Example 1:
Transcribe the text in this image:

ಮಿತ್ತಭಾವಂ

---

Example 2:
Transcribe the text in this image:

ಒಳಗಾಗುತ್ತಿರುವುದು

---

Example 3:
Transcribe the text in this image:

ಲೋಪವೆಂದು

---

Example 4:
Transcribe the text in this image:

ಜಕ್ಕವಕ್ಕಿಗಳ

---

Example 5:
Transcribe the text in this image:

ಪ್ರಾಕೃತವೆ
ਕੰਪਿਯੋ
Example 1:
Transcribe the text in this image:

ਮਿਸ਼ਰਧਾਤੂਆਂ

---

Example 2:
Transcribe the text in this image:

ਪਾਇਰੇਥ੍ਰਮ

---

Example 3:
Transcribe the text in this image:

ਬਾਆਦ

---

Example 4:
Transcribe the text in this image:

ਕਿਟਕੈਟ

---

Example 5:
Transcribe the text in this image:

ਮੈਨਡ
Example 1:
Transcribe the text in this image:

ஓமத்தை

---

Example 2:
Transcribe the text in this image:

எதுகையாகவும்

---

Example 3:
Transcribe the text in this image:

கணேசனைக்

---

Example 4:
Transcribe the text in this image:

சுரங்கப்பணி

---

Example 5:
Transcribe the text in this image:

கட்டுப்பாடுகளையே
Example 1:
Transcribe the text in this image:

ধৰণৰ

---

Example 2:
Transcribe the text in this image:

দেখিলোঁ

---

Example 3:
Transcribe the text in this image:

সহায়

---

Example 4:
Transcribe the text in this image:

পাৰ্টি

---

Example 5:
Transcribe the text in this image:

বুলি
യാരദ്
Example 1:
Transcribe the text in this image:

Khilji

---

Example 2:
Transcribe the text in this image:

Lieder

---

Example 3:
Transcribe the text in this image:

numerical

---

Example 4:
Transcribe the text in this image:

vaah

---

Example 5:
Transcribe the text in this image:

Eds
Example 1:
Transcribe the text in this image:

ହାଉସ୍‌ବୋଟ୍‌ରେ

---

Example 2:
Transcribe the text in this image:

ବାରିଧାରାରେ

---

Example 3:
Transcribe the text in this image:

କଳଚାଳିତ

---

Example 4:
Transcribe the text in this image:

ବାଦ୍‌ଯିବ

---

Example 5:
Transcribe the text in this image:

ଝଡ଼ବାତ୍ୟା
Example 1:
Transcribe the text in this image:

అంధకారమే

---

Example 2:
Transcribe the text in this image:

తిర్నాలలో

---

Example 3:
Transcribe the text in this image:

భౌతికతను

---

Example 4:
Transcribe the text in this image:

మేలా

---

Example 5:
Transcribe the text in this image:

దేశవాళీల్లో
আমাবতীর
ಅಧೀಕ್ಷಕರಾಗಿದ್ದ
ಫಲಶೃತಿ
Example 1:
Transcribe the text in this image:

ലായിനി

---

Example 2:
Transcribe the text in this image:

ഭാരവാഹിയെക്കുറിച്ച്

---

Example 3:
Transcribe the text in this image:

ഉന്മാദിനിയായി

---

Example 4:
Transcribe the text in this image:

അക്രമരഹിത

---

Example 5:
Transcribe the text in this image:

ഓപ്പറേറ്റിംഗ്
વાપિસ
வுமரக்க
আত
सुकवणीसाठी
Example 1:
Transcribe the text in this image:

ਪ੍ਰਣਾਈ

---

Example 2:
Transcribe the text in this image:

=====

WHAT TO WORK ON -> Print the entries again so that each one matches exactly.

RESULT OF THIS EXERCISE ->
Example 1:
Transcribe the text in this image:

ಮಿತ್ತಭಾವಂ

---

Example 2:
Transcribe the text in this image:

ಒಳಗಾಗುತ್ತಿರುವುದು

---

Example 3:
Transcribe the text in this image:

ಲೋಪವೆಂದು

---

Example 4:
Transcribe the text in this image:

ಜಕ್ಕವಕ್ಕಿಗಳ

---

Example 5:
Transcribe the text in this image:

ಪ್ರಾಕೃತವೆ
ਕੰਪਿਯੋ
Example 1:
Transcribe the text in this image:

ਮਿਸ਼ਰਧਾਤੂਆਂ

---

Example 2:
Transcribe the text in this image:

ਪਾਇਰੇਥ੍ਰਮ

---

Example 3:
Transcribe the text in this image:

ਬਾਆਦ

---

Example 4:
Transcribe the text in this image:

ਕਿਟਕੈਟ

---

Example 5:
Transcribe the text in this image:

ਮੈਨਡ
Example 1:
Transcribe the text in this image:

ஓமத்தை

---

Example 2:
Transcribe the text in this image:

எதுகையாகவும்

---

Example 3:
Transcribe the text in this image:

கணேசனைக்

---

Example 4:
Transcribe the text in this image:

சுரங்கப்பணி

---

Example 5:
Transcribe the text in this image:

கட்டுப்பாடுகளையே
Example 1:
Transcribe the text in this image:

ধৰণৰ

---

Example 2:
Transcribe the text in this image:

দেখিলোঁ

---

Example 3:
Transcribe the text in this image:

সহায়

---

Example 4:
Transcribe the text in this image:

পাৰ্টি

---

Example 5:
Transcribe the text in this image:

বুলি
യാരദ്
Example 1:
Transcribe the text in this image:

Khilji

---

Example 2:
Transcribe the text in this image:

Lieder

---

Example 3:
Transcribe the text in this image:

numerical

---

Example 4:
Transcribe the text in this image:

vaah

---

Example 5:
Transcribe the text in this image:

Eds
Example 1:
Transcribe the text in this image:

ହାଉସ୍‌ବୋଟ୍‌ରେ

---

Example 2:
Transcribe the text in this image:

ବାରିଧାରାରେ

---

Example 3:
Transcribe the text in this image:

କଳଚାଳିତ

---

Example 4:
Transcribe the text in this image:

ବାଦ୍‌ଯିବ

---

Example 5:
Transcribe the text in this image:

ଝଡ଼ବାତ୍ୟା
Example 1:
Transcribe the text in this image:

అంధకారమే

---

Example 2:
Transcribe the text in this image:

తిర్నాలలో

---

Example 3:
Transcribe the text in this image:

భౌతికతను

---

Example 4:
Transcribe the text in this image:

మేలా

---

Example 5:
Transcribe the text in this image:

దేశవాళీల్లో
আমাবতীর
ಅಧೀಕ್ಷಕರಾಗಿದ್ದ
ಫಲಶೃತಿ
Example 1:
Transcribe the text in this image:

ലായിനി

---

Example 2:
Transcribe the text in this image:

ഭാരവാഹിയെക്കുറിച്ച്

---

Example 3:
Transcribe the text in this image:

ഉന്മാദിനിയായി

---

Example 4:
Transcribe the text in this image:

അക്രമരഹിത

---

Example 5:
Transcribe the text in this image:

ഓപ്പറേറ്റിംഗ്
વાપિસ
வுமரக்க
আত
सुकवणीसाठी
Example 1:
Transcribe the text in this image:

ਪ੍ਰਣਾਈ

---

Example 2:
Transcribe the text in this image:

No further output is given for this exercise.